Seventy-three of those lobbyists are former members of Congress -- four former Senate and House Majority Leaders and 17 former members of Senate and House banking committees. Sixty-six financial sector lobbyists formerly worked as banking staffers and 82 worked for members still serving on those committees.
What's to be done? Stop talking to colleagues who cash out, says Public Citizen's David Arkush.
"These people are influential because they have personal relationships with current members and staff," said Arkush in a statement. "It's hard to say no to your friends, but that's what Congress needs to do. Listening to them would result in a bill that would fail to get the job done and would disappoint the American people."
HuffPost has reported on the other side of this phenomenon: Lobbyists becoming staffers. In December, 16 of the 86 House Financial Services Committee staffers -- most of them senior lawyers -- previously worked as lobbyists.
"The door doesn't just revolve once," said Rep.
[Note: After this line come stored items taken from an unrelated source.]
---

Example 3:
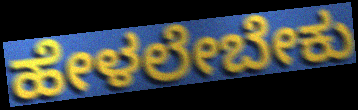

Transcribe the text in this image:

ಹೇಳಲೇಬೇಕು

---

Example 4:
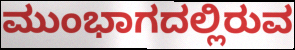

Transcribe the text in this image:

ಮುಂಭಾಗದಲ್ಲಿರುವ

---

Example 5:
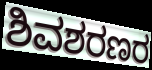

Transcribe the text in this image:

ಶಿವಶರಣರ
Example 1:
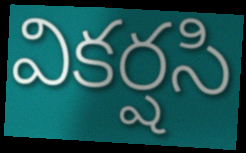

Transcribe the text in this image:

వికర్షసి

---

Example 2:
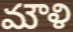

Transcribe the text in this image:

Brad Miller (D-N.C.). "They tend to go out and come back and go out again. It really does create a set of financial incentives, whether conscious or not."
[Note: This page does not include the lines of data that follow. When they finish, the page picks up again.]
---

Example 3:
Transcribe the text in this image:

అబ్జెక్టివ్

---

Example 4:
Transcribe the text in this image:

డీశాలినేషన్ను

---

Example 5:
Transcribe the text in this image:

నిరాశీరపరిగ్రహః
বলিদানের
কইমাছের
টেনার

The Senate and House lobbying databases make these reports possible -- and not too difficult. Campaign for America's Future reported in May that the six biggest banks have 243 former staffers lobbying for them. Public Citizen reported that financial sector lobbyists specifically targeting derivatives legislation outnumber pro-reform lobbyists 11 to one. (Over the years, corporate lobbyists have always massively outnumbered their union and public interest counterparts. In 2006, the ratio stood at 25 to one.)
Some members are losing patience with the pattern. In April, House Financial Services Chairman Rep. Barney Frank (D-Mass.) permanently banned a staffer-turned-lobbyist from lobbying his committee.
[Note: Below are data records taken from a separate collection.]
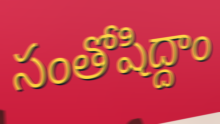
సంతోషిద్దాం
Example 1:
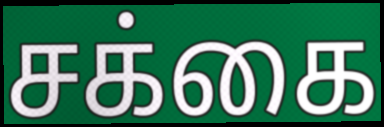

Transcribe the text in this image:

சக்கை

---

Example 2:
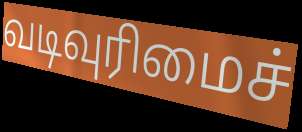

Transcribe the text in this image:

வடிவுரிமைச்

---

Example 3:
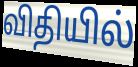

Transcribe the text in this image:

விதியில்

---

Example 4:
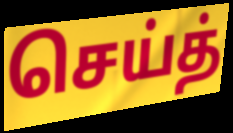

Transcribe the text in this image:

செய்த்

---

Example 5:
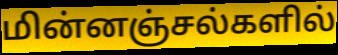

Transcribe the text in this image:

மின்னஞ்சல்களில்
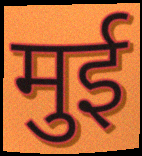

"The more effective and higher-paid lobbyists all worked for guys named Schumer and Frank and Dodd," said a Republican lobbyist whose name appears in the report. He said he didn't have much luck tweaking the Democrat-driven Wall Street reform bill. "They ain't hiring me to fix anything."
In the upper chamber, Sen. Michael Bennet (D-Col.) has a no-hope bill that would ban former members of Congress from K Street for life and force staffers to wait six years before they can lobby their former colleagues. The bill has one cosponsor.
It's impossible even to get a retiring member of Congress to sign a pledge not to become a lobbyist, much less to support making it illegal.